━━━ Cuplikan Halaman

Perjuangan Amir Machmud dan Noktah Hitam Peradilan Kita
Fokus

Perjuangan Amir Machmud dan Noktah Hitam Peradilan Kita

Bekerja sebagai sopir di lembaga yang bertugas memberantasa narkoba, Amir Machmud malah terjerat kasus zat haram itu. Dihukum empat tahun bui, tapi terdakwa tidak pernah tahu kapan sidang pembacaan vonis berlangsung. Kini, Amir memperjuangkan keadilan.

Oleh:
Rfq/Mys
Bacaan 2 Menit
Perjuangan Amir Machmud dan Noktah Hitam Peradilan Kita
Hukumonline

 

Surat dakwaan dibacakan 26 Februari, berselang sebulan kemudian jaksa membacakan tuntutan, tepatnya pada 27 Maret 2008. Kala itu, Amir meminta hukuman diperingan. Majelis akhirnya memutuskan untuk menunda persidangan untuk pembacaan putusan seminggu kemudian. Berarti, putusan seharusnya dibacakan pada 3 April 2008. Anehnya, Amir tak pernah lagi dipanggil untuk sidang. Yang terjadi kemudian, Amir menerima salinan putusan dengan vonis empat tahun penjara. Harap dicatat, salinan putusan itu diterima Amir pada 13 Maret 2009, berarti hampir setahun setelah pembacaan tuntutan. Dan, yang menyampaikan salinan putusan itu adalah Kepala Rutan, bukan jaksa. Ketidakhadiran terdakwa dalam pembacaan putusan, kalau benar, tentu sangat aneh. Jaksa dan hakim pasti paham betul rumusan pasal 196 ayat (1) KUHAP: pengadilan memutus perkara dengan hadirnya terdakwa. Kalaupun terdakwa tidak hadir, misalnya dengan putusan verstek, dapat dibenarkan kalau terdakwa tidak diketahui dengan jelas keberadaannya dan sudah dipanggil secara patut.

━━━━━━

• Yang Perlu Dikerjakan
1. Jawablah pertanyaan berikut berdasarkan artikel tentang perkara Amir Machmud.
(a) Berapa lama hukuman penjara yang dijatuhkan kepada Amir?
(b) Pada tanggal berapa jaksa membacakan tuntutan?
(c) Siapa yang menyampaikan salinan putusan kepada Amir?
2. Lanjutkan artikel tentang perkara Amir Machmud mulai dari kalimat terakhirnya.

━━━ Blok Data

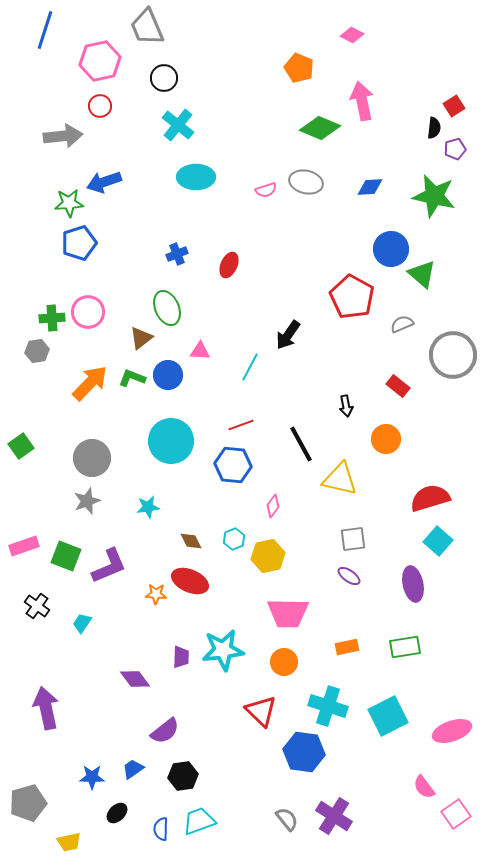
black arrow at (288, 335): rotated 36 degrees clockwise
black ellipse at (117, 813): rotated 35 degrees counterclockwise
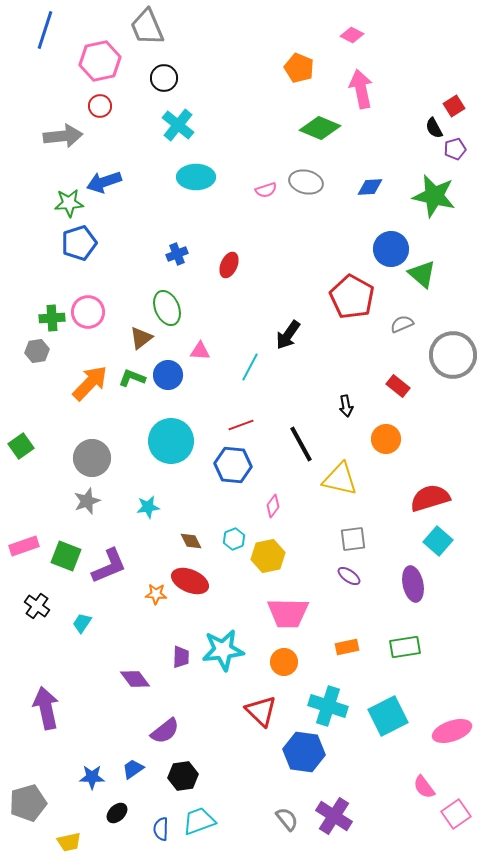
pink arrow at (362, 101): moved 1 px left, 12 px up
black semicircle at (434, 128): rotated 145 degrees clockwise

━━━━━━

• Kunci Jawaban Latihan
1.
(a) Empat tahun penjara.
(b) 27 Maret 2008.
(c) Kepala Rutan.

2.
Kejanggalan itulah antara lain yang dibeberkan tim LBH Mawar Saron dalam memori peninjauan kembali. Menurut Friska, kliennya menempuh upaya hukum luar biasa karena ada kekhilafan hakim atau kekeliruan yang nyata. Penjatuhan vonis tanpa kehadiran terdakwa dinilai sebagai putusan yang sesat. Apalagi, majelis hakim tidak memeriksa Didi, saksi kunci yang mengetahui latar belakang ekstasi saat Amir tertangkap polisi di tempat hiburan Rajamas, Jakarta Barat.

 

Melalui permohonan PK, Hotma Sitompul dan Friska berharap klien mereka dibebaskan Mahkamah Agung, dan segera melepaskannya dari tahanan.

 

Bantahan

Bambang Suharidjadi, juru bicara Kejaksaan Negeri Jakarta Barat, membantah sejumlah argumentasi pengacara Amir Machmud. Soal proses persidangan yang cepat, kata Bambang, itu sudah sesuai prosedur. Semua tahapan persidangan dalam KUHAP sudah dijalankan. Artinya, jaksa sudah menjalankan semua tahapan sesuai proses yang berlaku. Sudah menjalankan proses. Itu sudah berjalan. Penuntut umum hanya menerima berkas dari polisi. Dilimpahkan ke pengadilan, hakim memutuskan seperti yang temen-temen ketahui, katanya.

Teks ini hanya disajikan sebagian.